Activity is underway at the NAIC’s Life Risk-Based Capital Working Group, which recently discussed a proposal by the American Council of Life Insurers (ACLI) to replace the current CML experience factors in the NAIC’s Life Risk-Based Capital (RBC) formula. The proposal would use a standardized Debt Service Coverage ratio, applied at the individual CML level and then aggregated to determine the total capital requirement for an insurer’s CML portfolio. A survey by the ACLI of 20 insurers representing 40% of the industry’s CML holdings showed that if the proposal had been applied at year-end 2008 – a much more favorable time for investors in CMLs than in the current economic environment – the corresponding RBC requirement for those insurers would have been reduced on average by 10% as compared to the current NAIC RBC formula.
The working group appears receptive to further consideration of the framework proposed by the ACLI, but much work lies ahead to nail down specifics and to evaluate its potential for use going forward as a replacement for the current CML experience factors.

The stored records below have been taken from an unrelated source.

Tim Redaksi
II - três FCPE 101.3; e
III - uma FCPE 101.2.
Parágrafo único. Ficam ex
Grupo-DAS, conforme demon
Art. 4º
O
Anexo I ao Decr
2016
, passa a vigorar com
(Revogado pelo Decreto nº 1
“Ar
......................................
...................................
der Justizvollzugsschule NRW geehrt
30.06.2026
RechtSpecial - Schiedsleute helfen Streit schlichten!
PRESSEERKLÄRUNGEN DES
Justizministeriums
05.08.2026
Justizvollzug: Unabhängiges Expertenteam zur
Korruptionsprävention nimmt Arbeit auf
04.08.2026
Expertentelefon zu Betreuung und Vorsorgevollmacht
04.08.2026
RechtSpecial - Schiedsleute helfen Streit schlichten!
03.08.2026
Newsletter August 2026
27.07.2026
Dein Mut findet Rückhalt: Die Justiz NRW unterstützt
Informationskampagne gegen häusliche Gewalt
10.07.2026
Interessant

The life insurance industry has been considering changes to RBC requirements for CMLs for some time, prompted by concerns that the current approach of comparing an insurer’s mortgage loan experience relative to the industry inadequately addresses risk for a specific portfolio. Along the way, consideration was given to the use of loan-to-value ratios; however, they were deemed to be too subjective and volatile. That would be particularly true in the current environment where many fewer current transactions exist to support estimates of market values.

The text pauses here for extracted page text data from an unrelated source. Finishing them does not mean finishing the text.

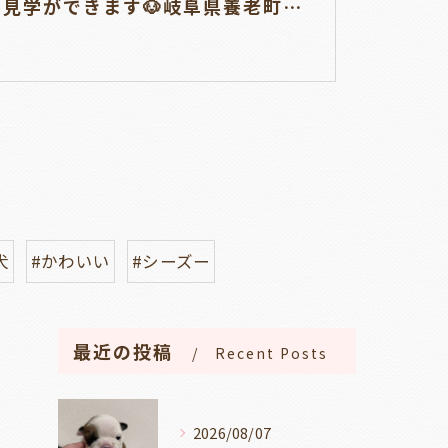
仔犬の見学ができます🐶岐阜県養老町のブリーダー「ワンダフルパピー」です。
犬
#かわいい
#シーズー
最近の投稿
Recent Posts
2026/08/07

As a result, the ACLI then focused on the use of a “standardized Debt Service Coverage ratio,” or DSC. Such ratios are in standard use throughout the mortgage loan industry and measure the ability of a borrower to repay a loan and, therefore, the likelihood of default. DSC is calculated as the net operating income for the property – the rental income less operating expenses before finance costs, depreciation and capital costs – divided by the debt service, or the cost of mortgage payments. While CMLs vary in terms of their amortization / payback periods, the proposal would “standardize” the DSC for purposes of the RBC calculation by using a constant 25-year amortization of the current balance for each loan.
The ACLI contends that the proposed approach would distinguish a loan portfolio based on the characteristics of the specific loans within that portfolio and that change in risk profiles of CMLs would be updated automatically through the DSC metric. It also would ease capital planning by insurers in that they can more readily measure current and forecasted capital needs based on their own portfolio data rather than having to rely on industry experience factors, which are determined after-the-fact on an annual basis.
While regulators are willing to give the proposal further consideration, their recent comments shed some light on potential areas of concern:
- Any single factor may be inadequate or may encourage “gaming” of the system;
- Annual Statement schedules would need to be reconsidered so as to better disclose individual loan characteristics in addition to basic accounting information; and
- Application to more recent data such as year-end 2009 statements would be necessary.
While further evaluation of the ACLI’s proposal will take some time, it stands out as another example where both industry and regulators continue to emphasize a risk-focused approach and develop meaningful measures that are both relevant and current.